John Kamins is known for his work with clients in diverse, high-level business, finance, securities, entertainment and governance matters. He joined Foster Swift in 2009 with a well-established practice in public finance, corporate and securities, non-profit corporate law and entertainment law.
His bond financing clients have included state and local governments, underwriters, trustees and conduit borrowers. He has served as corporate counsel to publicly traded and privately held companies and 501(c)(3) entities for financings, securities offerings, private placements, SEC reporting, mergers and acquisitions, joint ventures, and governance issues. All these factors is what makes John a highly sought out finance lawyer and bond attorney in Detroit.
John's entertainment clients have included talent, companies and investors in the movie and music industries.
He is a frequent speaker to legal and industry groups and associations. His most recent topics include financing charitable and educational facilities, municipal borrowing in a down economy and making movies in Michigan.
John has also been a leader for years in charitable organizations, both nationally and in Greater Detroit. These include The Leukemia & Lymphoma Society and Goodwill Industries as well as active involvement in the Michigan and Florida bar associations.
Court Admissions — U.S. Federal Circuit Court of Appeals, Washington, D.C.
— Representative Matters
- John assisted a VEBA trust for a large county's retiree medical benefits in 2007. He devised and helped to implement an unprecedented securities transaction for funding over $500 million of unfunded accrued actuarial OBEB liabilities.
- A publicly traded electric utility corporation wanted to finance stranded costs in connection with its state's deregulation of electricity. John helped it to accomplish a complex $1.75 billion securitization bond offering in 2001.
- In February 2010, John advised the board of directors and management of a charitable non-profit on their duties and actions to address and resolve an urgent and confidential matter. He regularly provides counsel of this kind for crisis control and communications.
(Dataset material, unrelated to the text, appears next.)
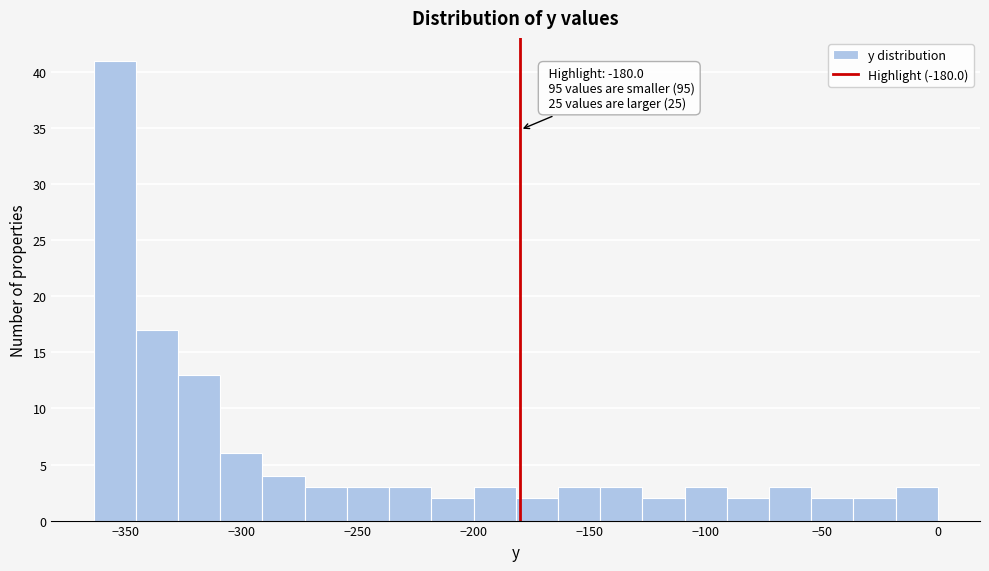

Around what value on the x-axis is the tallest bar? Give the approximate position of its centre, as read against the axis.

-355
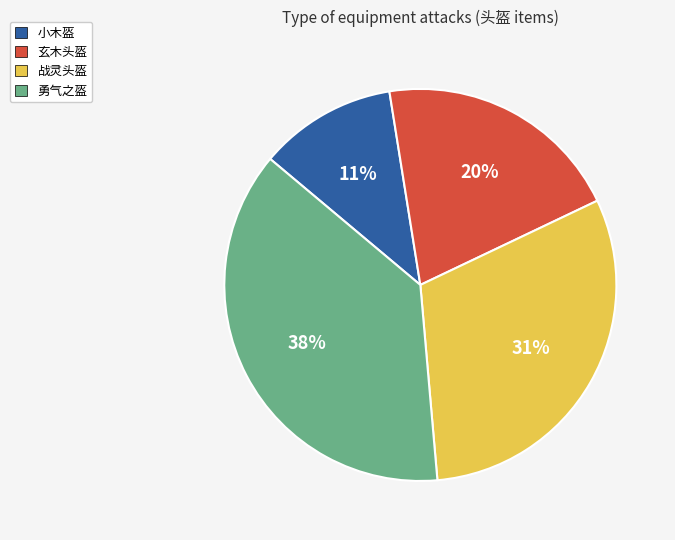

Which has a higher value, 勇气之盔 or 战灵头盔?

勇气之盔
- A large, multi-state, multi-hospital health care corporation wanted to enter a new non-mortgage master indenture to coexist with an outstanding mortgage master indenture for more than $1 billion of tax-exempt bond debt until a future triggering event. The company relied on John, who in a period of 42 consecutive hours drafted contractual and disclosure language for the first bond offering under both indentures.
- John successfully briefed and presented oral argument before the United States Court of Appeals for the Federal Circuit, upholding a small new company's federal trademark registration over the opposition of one of the world's largest breakfast cereal companies.